> _What is expected_
Every line from the start of the entries up to and including the one bearing "right back paw: (83, 319)" must be printed verbatim, without the pictures.
Records for this task Block Start
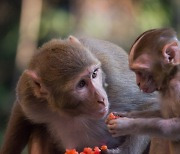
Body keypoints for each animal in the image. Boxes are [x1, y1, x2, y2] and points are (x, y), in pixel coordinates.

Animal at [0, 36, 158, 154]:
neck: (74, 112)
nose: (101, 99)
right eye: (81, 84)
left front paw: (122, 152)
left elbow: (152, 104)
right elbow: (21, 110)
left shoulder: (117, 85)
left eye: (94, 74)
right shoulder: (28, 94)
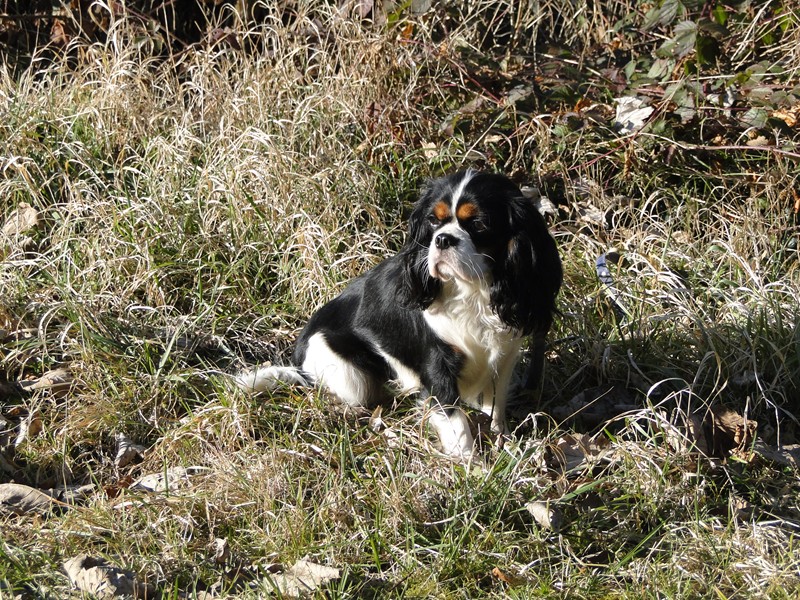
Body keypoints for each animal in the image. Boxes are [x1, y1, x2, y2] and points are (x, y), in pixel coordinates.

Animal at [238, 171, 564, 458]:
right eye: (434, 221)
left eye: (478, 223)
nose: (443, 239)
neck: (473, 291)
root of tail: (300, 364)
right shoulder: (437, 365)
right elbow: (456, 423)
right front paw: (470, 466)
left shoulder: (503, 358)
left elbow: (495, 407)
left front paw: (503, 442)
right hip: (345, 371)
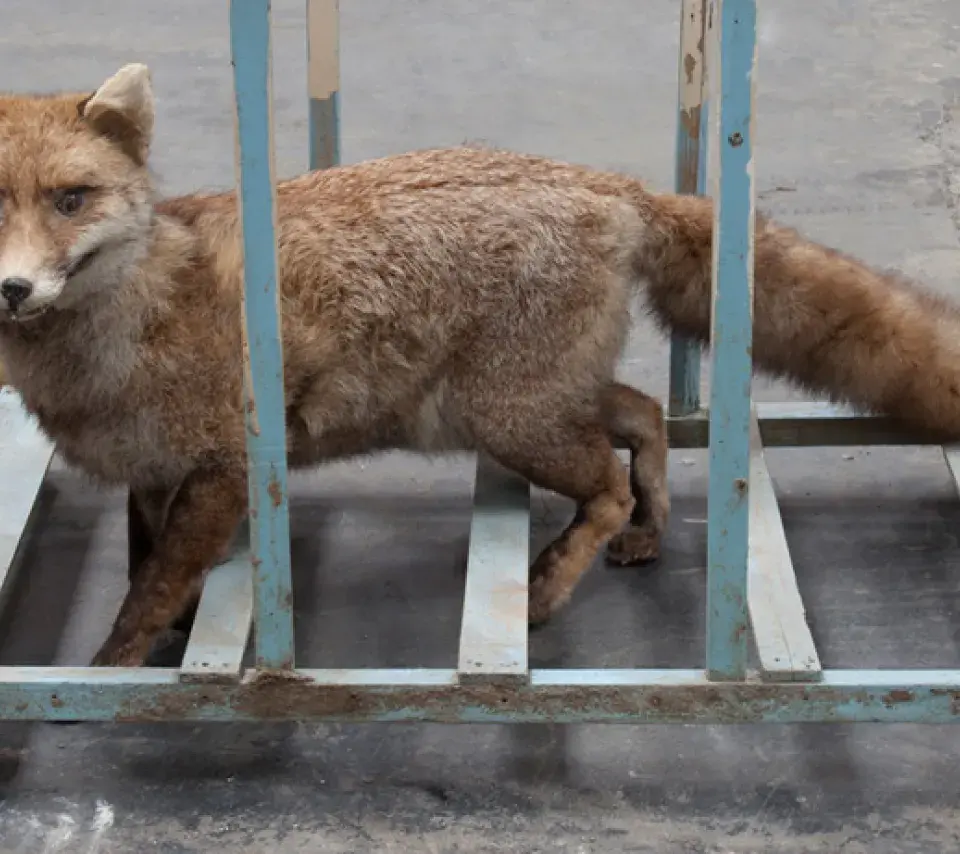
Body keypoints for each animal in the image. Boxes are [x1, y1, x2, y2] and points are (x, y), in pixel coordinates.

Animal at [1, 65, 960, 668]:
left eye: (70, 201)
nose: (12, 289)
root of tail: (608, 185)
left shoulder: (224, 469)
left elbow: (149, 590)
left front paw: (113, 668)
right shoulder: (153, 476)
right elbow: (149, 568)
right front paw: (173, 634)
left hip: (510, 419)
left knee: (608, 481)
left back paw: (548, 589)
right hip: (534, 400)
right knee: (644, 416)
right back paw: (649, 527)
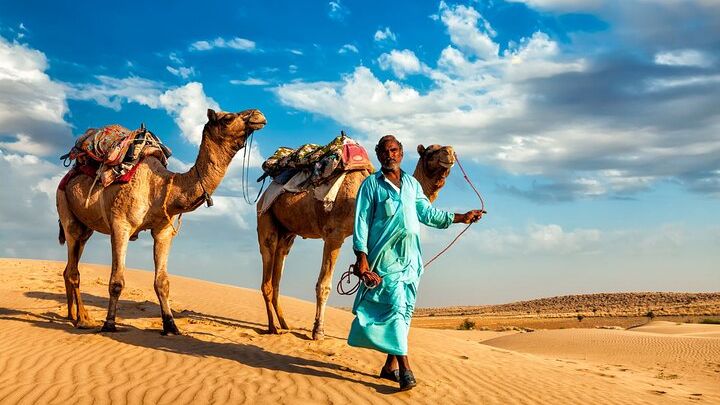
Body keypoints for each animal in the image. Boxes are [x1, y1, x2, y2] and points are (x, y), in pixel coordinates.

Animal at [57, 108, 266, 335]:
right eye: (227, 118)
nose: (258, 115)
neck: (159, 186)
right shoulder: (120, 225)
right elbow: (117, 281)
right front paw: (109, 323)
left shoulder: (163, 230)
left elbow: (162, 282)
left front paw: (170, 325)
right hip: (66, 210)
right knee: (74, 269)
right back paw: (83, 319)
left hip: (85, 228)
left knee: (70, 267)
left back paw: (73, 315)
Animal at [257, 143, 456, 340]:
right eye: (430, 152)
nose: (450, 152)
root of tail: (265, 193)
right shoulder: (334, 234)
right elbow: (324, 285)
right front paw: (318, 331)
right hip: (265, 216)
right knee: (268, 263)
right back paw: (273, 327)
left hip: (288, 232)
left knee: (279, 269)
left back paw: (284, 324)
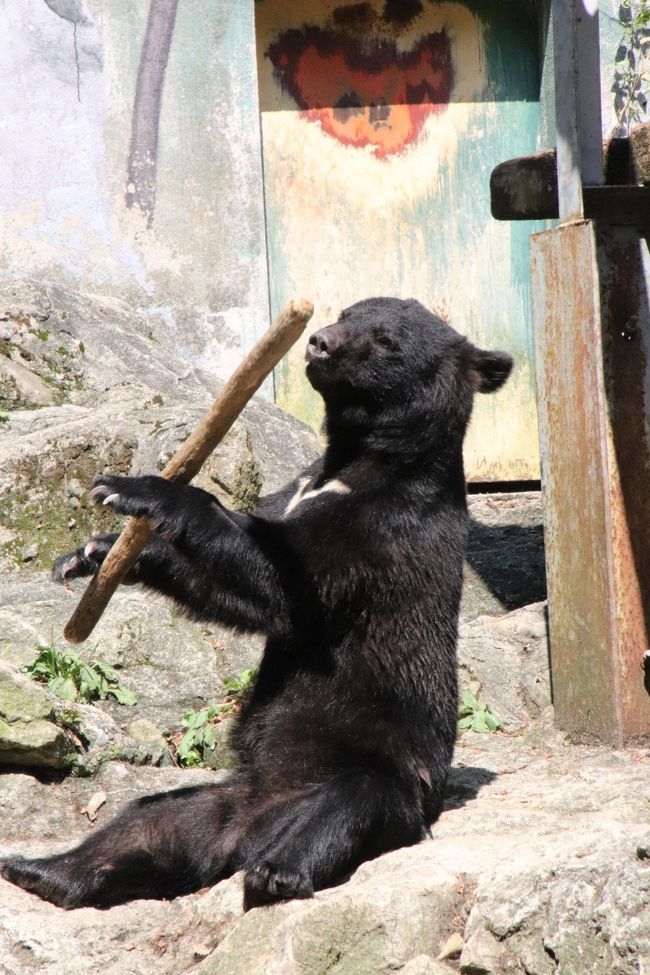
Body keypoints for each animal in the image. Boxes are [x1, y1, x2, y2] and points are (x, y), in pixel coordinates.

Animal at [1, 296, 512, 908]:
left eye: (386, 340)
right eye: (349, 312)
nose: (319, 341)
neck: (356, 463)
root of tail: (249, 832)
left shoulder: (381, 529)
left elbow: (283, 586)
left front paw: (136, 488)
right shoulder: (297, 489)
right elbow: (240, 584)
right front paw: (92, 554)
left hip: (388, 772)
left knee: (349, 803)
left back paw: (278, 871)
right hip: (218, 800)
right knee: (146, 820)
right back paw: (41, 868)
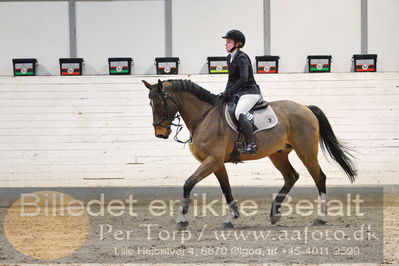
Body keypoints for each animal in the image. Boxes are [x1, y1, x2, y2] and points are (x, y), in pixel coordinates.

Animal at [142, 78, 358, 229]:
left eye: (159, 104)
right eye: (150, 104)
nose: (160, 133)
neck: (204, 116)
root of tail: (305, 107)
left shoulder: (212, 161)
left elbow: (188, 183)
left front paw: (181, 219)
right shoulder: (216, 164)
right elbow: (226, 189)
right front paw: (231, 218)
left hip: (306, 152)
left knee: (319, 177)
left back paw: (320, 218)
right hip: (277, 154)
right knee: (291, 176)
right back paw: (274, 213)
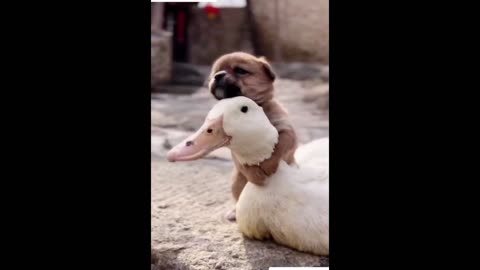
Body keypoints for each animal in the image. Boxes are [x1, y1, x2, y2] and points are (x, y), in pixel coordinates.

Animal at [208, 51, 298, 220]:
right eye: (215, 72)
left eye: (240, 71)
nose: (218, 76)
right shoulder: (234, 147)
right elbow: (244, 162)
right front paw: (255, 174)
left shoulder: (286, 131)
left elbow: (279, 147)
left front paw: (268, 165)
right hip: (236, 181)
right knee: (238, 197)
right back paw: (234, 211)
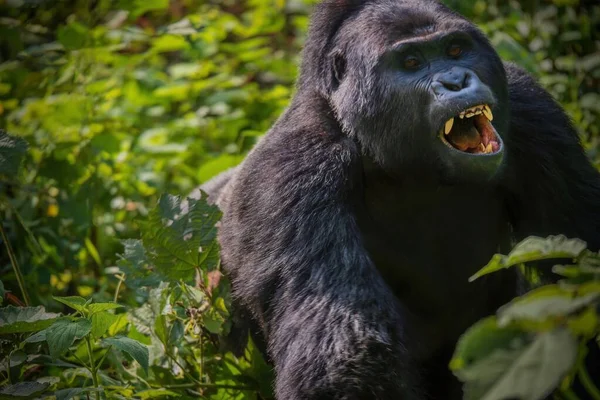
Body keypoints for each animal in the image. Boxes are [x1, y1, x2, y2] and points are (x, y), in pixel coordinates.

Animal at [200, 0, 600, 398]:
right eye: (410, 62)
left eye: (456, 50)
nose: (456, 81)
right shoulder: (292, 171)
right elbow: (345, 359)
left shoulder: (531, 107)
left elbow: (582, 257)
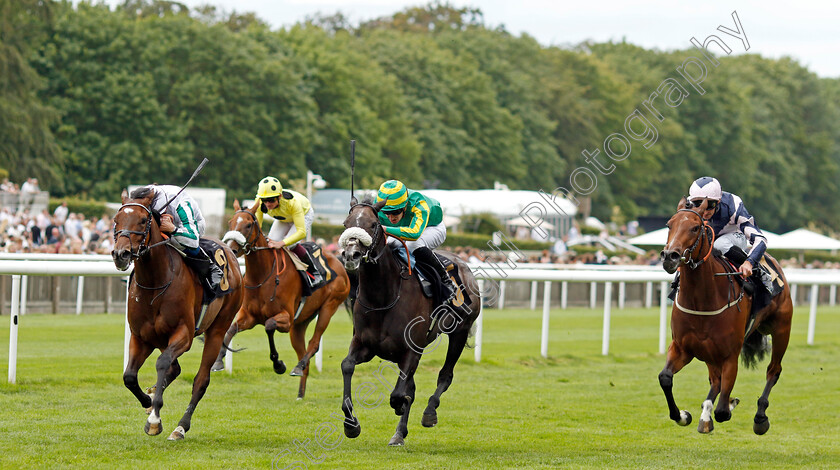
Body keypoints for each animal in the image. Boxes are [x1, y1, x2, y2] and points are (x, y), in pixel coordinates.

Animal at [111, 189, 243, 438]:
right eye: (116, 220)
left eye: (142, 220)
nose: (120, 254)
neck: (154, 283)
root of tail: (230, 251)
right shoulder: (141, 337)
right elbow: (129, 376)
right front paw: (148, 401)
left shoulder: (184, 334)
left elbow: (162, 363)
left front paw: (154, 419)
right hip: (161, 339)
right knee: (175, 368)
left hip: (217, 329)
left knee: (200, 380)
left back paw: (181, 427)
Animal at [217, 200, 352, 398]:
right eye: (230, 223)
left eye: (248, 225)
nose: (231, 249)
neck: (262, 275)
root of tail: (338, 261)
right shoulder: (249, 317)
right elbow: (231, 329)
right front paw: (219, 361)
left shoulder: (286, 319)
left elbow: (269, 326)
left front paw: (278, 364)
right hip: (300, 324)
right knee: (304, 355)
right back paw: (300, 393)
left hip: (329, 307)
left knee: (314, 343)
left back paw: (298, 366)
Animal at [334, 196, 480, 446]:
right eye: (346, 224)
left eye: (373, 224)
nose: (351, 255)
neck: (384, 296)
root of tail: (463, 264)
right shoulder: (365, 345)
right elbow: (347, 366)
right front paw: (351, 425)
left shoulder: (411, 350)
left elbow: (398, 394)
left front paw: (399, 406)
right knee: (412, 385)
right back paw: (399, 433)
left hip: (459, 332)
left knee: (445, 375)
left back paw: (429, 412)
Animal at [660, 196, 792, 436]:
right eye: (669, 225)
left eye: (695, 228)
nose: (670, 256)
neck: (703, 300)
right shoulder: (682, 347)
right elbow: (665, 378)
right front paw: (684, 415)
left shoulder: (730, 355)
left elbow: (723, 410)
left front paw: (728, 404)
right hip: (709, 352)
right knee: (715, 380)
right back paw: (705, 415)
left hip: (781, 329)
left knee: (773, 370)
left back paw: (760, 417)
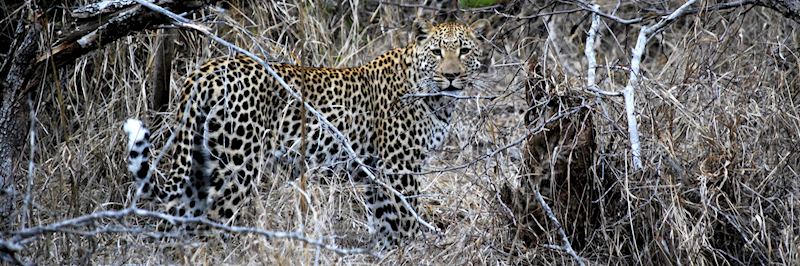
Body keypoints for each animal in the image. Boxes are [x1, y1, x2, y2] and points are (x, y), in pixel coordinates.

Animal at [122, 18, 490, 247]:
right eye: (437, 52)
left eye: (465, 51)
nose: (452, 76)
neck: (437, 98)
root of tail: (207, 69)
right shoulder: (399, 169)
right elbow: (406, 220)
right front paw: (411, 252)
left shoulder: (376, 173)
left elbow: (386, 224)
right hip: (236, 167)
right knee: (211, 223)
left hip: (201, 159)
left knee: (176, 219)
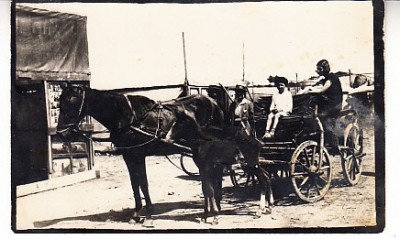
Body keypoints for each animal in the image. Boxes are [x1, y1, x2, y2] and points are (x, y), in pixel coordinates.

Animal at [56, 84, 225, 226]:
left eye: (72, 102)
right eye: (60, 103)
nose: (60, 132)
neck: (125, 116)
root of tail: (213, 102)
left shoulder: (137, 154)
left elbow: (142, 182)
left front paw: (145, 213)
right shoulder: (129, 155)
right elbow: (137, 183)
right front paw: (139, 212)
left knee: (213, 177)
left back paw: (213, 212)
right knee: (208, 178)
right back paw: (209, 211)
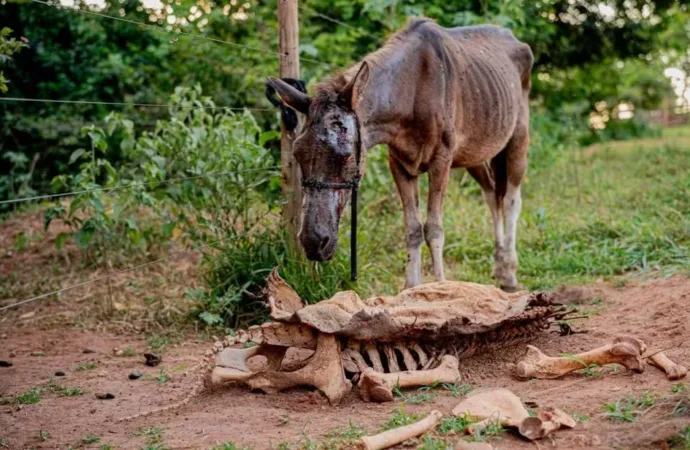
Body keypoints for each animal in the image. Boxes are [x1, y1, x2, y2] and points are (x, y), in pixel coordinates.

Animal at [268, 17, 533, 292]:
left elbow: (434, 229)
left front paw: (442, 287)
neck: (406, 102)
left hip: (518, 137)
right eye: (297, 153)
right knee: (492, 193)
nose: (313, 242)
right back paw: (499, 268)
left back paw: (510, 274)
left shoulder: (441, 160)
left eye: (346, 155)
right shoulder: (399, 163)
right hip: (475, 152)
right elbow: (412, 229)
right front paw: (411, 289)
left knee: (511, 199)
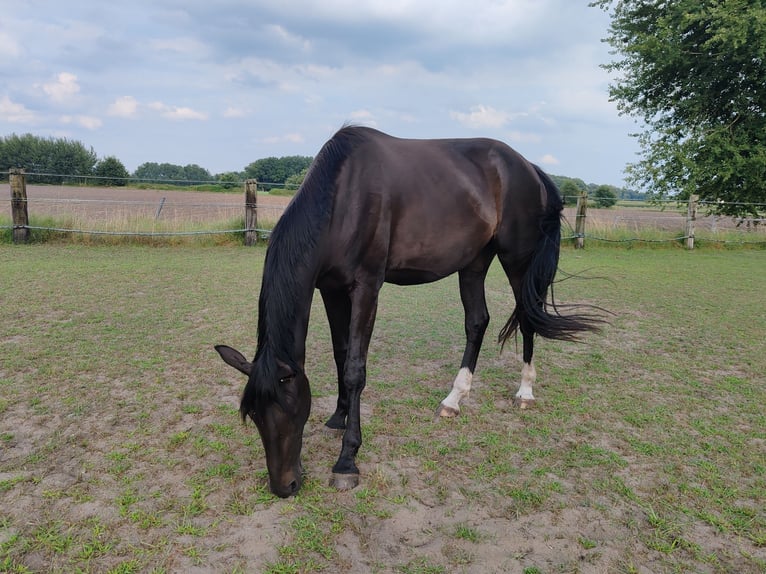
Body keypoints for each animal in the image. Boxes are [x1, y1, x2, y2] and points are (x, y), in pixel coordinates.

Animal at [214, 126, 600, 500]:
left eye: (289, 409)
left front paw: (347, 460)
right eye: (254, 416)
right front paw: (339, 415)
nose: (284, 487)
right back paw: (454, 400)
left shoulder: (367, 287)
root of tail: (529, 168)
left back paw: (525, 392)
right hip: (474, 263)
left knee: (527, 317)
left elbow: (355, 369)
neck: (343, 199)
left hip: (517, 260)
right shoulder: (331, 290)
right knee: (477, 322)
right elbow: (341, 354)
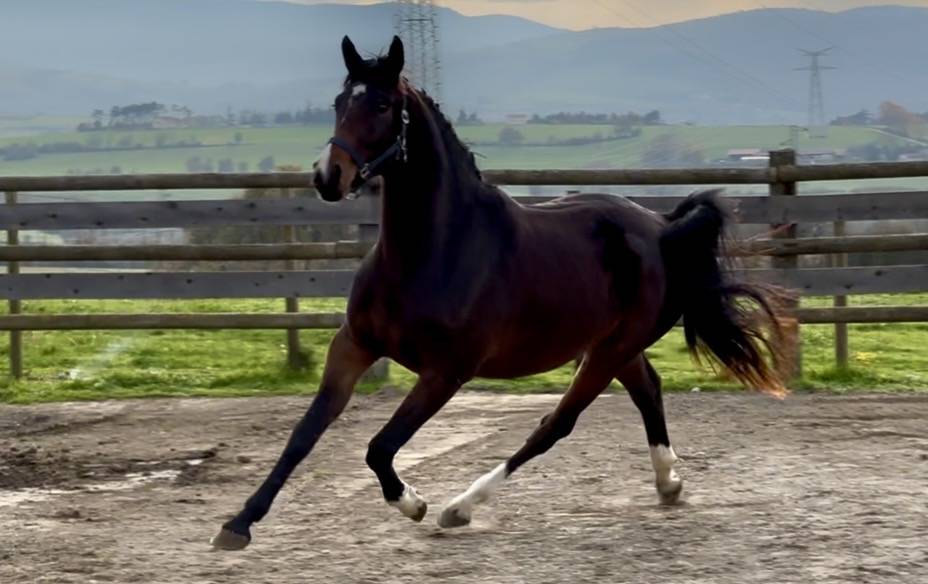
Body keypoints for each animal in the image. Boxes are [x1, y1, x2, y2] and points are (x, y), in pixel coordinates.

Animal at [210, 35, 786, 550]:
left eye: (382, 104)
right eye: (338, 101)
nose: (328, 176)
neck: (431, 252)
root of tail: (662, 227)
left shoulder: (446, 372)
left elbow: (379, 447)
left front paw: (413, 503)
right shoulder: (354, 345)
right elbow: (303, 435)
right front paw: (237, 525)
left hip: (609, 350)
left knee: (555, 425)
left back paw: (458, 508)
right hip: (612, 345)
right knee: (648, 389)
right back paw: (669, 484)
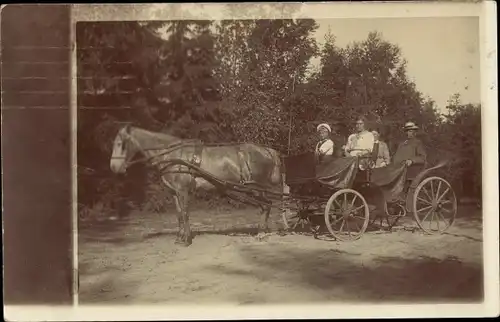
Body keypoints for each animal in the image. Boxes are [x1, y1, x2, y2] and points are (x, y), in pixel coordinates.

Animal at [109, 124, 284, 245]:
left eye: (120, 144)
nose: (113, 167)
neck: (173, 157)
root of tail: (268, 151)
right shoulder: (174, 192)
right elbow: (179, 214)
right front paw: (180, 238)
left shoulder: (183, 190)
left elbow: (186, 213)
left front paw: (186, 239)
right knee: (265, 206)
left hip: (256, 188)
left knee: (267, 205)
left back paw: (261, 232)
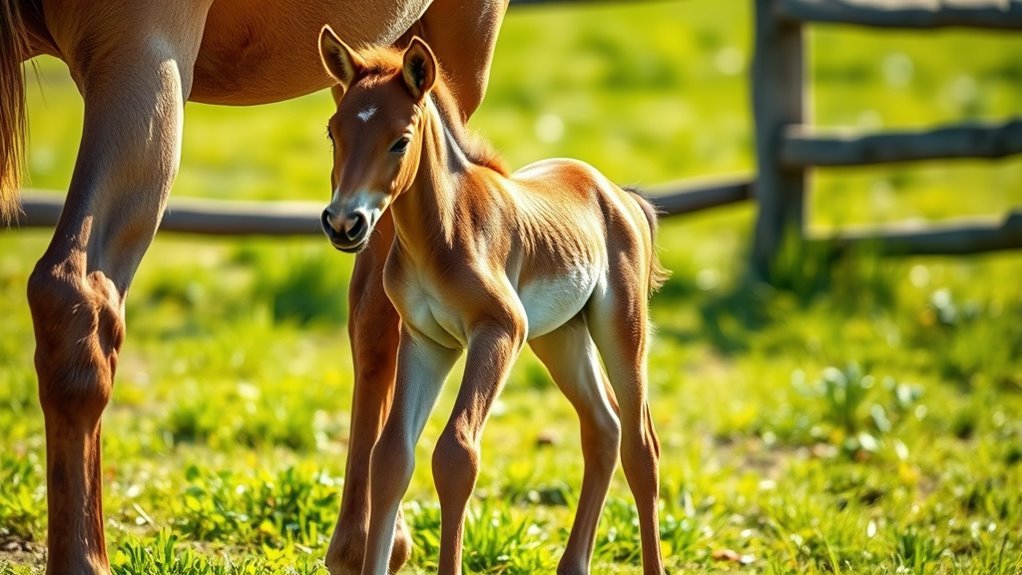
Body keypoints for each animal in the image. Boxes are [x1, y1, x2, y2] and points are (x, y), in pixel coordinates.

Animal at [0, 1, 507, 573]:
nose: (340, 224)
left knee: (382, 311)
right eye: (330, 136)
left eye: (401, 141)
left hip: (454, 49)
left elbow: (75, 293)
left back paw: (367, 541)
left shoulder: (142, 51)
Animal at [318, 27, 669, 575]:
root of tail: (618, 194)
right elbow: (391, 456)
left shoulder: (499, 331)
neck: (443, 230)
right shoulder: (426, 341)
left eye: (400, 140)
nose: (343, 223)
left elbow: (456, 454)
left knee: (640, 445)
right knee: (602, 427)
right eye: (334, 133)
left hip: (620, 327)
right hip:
Records for this task Block End
> _Response area_
Body keypoints for each animal in the image. Boxes are [x1, y1, x2, y2] and points are (x, y), in pixel coordinates.

Animal at [0, 36, 158, 154]:
neck: (74, 112)
nose: (101, 99)
right eye: (81, 84)
left front paw: (122, 152)
left elbow: (152, 104)
right elbow: (21, 110)
left shoulder: (117, 85)
left eye: (94, 74)
right shoulder: (28, 94)
Body keypoints for each animal in the image. Boxes are [x1, y1, x2, y2] and points are (x, y), in pixel coordinates.

Animal at [238, 171, 564, 458]:
right eye: (434, 221)
left eye: (478, 223)
nose: (443, 239)
neck: (473, 291)
root of tail: (300, 364)
right shoulder: (437, 365)
right elbow: (456, 423)
right front paw: (470, 466)
left shoulder: (503, 358)
left elbow: (495, 407)
left front paw: (503, 442)
right hip: (345, 371)
Body keypoints for each animal in the image. Boxes are [x1, y1, x2, y2] and points are (x, y), in pixel coordinates.

Animal at [1, 65, 960, 668]:
left eye: (70, 201)
nose: (12, 289)
root of tail: (608, 185)
left shoulder: (224, 469)
left elbow: (149, 590)
left front paw: (113, 668)
right shoulder: (153, 476)
right elbow: (149, 568)
right front paw: (173, 634)
left hip: (510, 419)
left knee: (608, 481)
left back paw: (548, 589)
right hip: (534, 400)
right knee: (644, 416)
right back paw: (649, 527)
Body keypoints for each animal in the image. Boxes are [x1, y1, x2, y2] and points are (x, y), in pixel coordinates.

Animal at [57, 108, 266, 335]:
right eye: (227, 118)
nose: (258, 115)
neck: (159, 186)
right shoulder: (120, 225)
right elbow: (117, 281)
right front paw: (109, 323)
left shoulder: (163, 230)
left elbow: (162, 282)
left front paw: (170, 325)
right hip: (66, 210)
right knee: (74, 269)
right back paw: (83, 319)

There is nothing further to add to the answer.